Ebenezer Dukakis 15 Jun 2025 6:31 UTC
9 points
0
Awesome work.

A common concern is that sufficiently capable models might just rederive anything that was unlearned by using general reasoning ability, tools, or related knowledge.

Is anyone working on “ignorance preservation” methods to achieve the equivalent of unlearning at this level of the stack, for the sake of defense-in-depth? What are possible research directions here?
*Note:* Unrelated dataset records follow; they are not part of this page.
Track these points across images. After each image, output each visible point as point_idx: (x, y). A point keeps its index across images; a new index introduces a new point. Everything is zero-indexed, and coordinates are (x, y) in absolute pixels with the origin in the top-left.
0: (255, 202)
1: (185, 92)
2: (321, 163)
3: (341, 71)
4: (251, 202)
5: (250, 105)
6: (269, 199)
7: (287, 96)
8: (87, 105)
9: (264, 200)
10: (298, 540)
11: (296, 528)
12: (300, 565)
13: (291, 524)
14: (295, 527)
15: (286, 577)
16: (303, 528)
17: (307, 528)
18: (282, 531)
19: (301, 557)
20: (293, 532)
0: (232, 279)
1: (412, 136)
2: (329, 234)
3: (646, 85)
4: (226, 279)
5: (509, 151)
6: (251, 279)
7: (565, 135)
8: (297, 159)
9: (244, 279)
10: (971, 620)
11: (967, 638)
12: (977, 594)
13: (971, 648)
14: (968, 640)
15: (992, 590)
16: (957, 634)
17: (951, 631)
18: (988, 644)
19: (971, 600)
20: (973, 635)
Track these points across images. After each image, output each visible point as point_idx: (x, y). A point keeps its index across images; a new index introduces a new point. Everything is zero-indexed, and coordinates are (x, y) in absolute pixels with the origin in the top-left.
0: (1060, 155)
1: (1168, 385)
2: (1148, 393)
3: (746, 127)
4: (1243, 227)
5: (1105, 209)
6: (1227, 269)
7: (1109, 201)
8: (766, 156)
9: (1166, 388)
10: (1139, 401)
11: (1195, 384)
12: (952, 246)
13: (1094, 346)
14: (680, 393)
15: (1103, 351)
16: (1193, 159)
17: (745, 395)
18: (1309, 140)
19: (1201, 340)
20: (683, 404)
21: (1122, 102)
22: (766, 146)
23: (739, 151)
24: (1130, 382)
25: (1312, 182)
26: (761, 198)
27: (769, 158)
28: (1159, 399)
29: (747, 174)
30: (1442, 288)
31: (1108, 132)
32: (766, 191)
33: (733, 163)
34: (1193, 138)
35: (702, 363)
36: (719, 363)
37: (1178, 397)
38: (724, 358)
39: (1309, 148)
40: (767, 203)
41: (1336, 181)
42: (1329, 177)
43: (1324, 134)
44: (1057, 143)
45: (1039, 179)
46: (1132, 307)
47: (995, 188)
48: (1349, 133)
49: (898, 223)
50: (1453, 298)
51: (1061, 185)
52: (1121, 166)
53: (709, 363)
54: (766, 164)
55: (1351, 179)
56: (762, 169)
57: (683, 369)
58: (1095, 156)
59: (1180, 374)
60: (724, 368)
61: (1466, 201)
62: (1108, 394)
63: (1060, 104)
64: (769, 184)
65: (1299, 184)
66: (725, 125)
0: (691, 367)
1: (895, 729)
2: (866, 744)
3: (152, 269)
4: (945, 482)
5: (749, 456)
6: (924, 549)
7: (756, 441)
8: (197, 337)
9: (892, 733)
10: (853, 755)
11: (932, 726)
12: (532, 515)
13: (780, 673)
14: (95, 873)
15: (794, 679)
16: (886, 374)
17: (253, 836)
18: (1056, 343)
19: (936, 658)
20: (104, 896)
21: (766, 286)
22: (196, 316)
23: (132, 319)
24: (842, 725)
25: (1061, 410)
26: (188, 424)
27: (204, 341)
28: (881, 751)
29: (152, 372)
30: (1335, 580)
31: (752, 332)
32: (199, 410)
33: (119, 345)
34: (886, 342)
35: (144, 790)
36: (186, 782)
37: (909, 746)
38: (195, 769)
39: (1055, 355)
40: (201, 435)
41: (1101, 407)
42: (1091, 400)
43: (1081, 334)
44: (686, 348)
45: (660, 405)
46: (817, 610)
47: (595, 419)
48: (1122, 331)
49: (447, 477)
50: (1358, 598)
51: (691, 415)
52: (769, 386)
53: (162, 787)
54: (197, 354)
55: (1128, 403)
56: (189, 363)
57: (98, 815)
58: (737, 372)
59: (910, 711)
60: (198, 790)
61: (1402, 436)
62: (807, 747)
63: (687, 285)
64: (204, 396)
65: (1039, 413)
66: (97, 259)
- Bruce W. Lee 18 Jun 2025 23:51 UTC
  3 points
  0
  Parent
  You’re right that rederivation is a concern. But I think that the important question is: is this primarily a model-level problem that requires changing the weight, or more of a system-level concern that should be addressed through deployment controls?
  
  Unlearning might not stop super capable systems from rederiving everything, but it probably makes it harder, forcing them to take longer, more explicit reasoning paths. This opens up new opportunities for intervention, including CoT monitoring or other runtime defenses.
  - Ebenezer Dukakis 19 Jun 2025 10:09 UTC
    3 points
    1
    Parent
    Suppose you monitor the CoT and the model is rederiving something it’s not supposed to know. You could halt that particular CoT, but eventually you’re creating pressure for an instance where the model manages to escape notice, possibly through luck, possibly through steganography. See “Nearest Unblocked Strategy”.
    
    That’s why I think CoT monitoring alone is insufficient, and people should be thinking about additional (runtime?) defenses. Curious to hear if you have any ideas!
    - Bruce W. Lee 21 Jul 2025 21:29 UTC
      1 point
      0
      Parent
      I appreciate the thoughts here. But it’s not straightforward to me how halting the particular CoT would create an evolutionary pressure for the model, unless we’re using it as an optimization signal.